§ **Material for the task**
•••

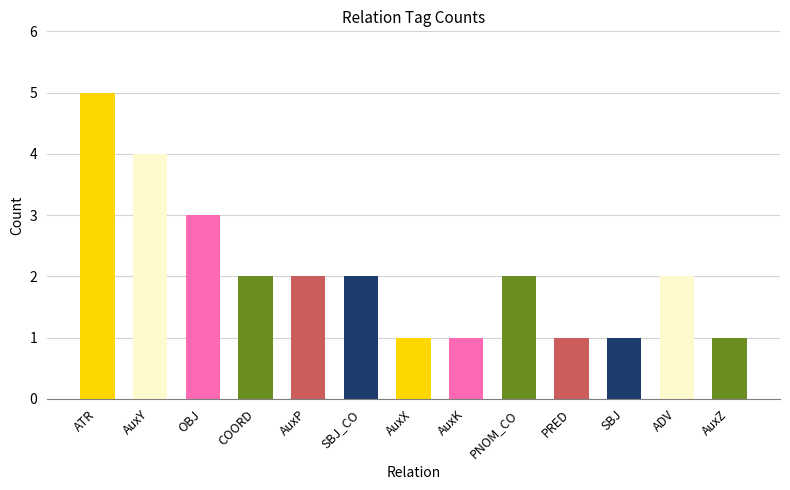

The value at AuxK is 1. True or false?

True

•••

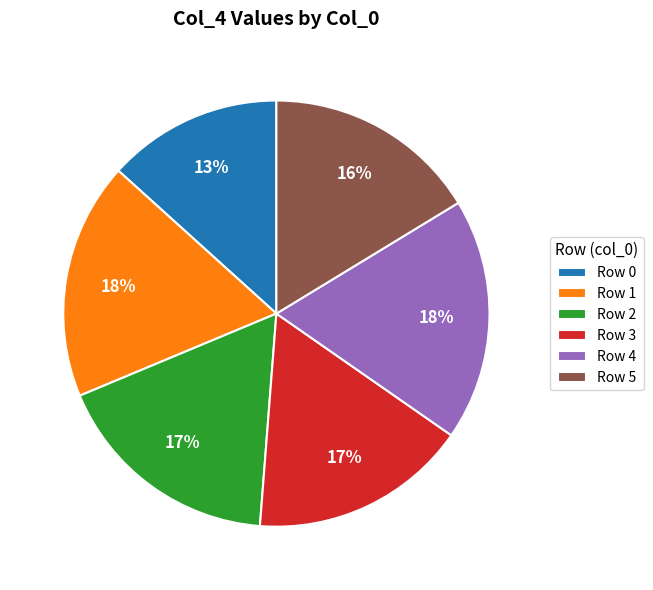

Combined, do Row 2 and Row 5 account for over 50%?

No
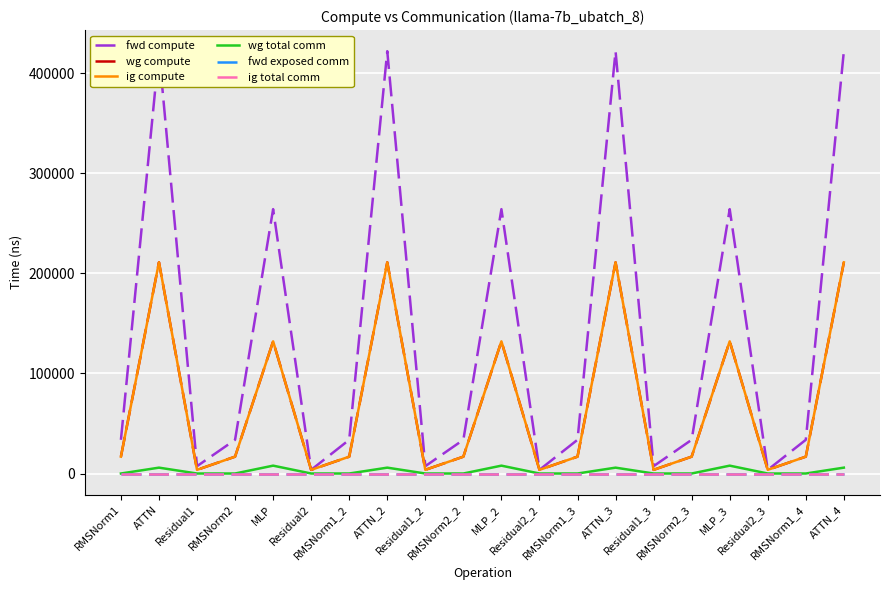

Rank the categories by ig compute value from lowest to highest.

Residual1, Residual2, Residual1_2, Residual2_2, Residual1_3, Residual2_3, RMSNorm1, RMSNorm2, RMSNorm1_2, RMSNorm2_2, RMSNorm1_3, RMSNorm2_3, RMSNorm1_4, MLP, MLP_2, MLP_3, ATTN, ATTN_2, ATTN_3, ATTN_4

•••

§ **About this exercise**
Put the listing lines from the one holding "Rank the categories" through the one holding "ATTN_2, ATTN_3, ATTN_4", inclusive, into a Markdown table with the columns "Row" and "Content", numbering each line and leaving out blank lines.

§ **Answer space**
| Row | Content |
|---|---|
| 1 | Rank the categories by ig compute value from lowest to highest. |
| 2 | Residual1, Residual2, Residual1_2, Residual2_2, Residual1_3, Residual2_3, RMSNorm1, RMSNorm2, RMSNorm1_2, RMSNorm2_2, RMSNorm1_3, RMSNorm2_3, RMSNorm1_4, MLP, MLP_2, MLP_3, ATTN, ATTN_2, ATTN_3, ATTN_4 |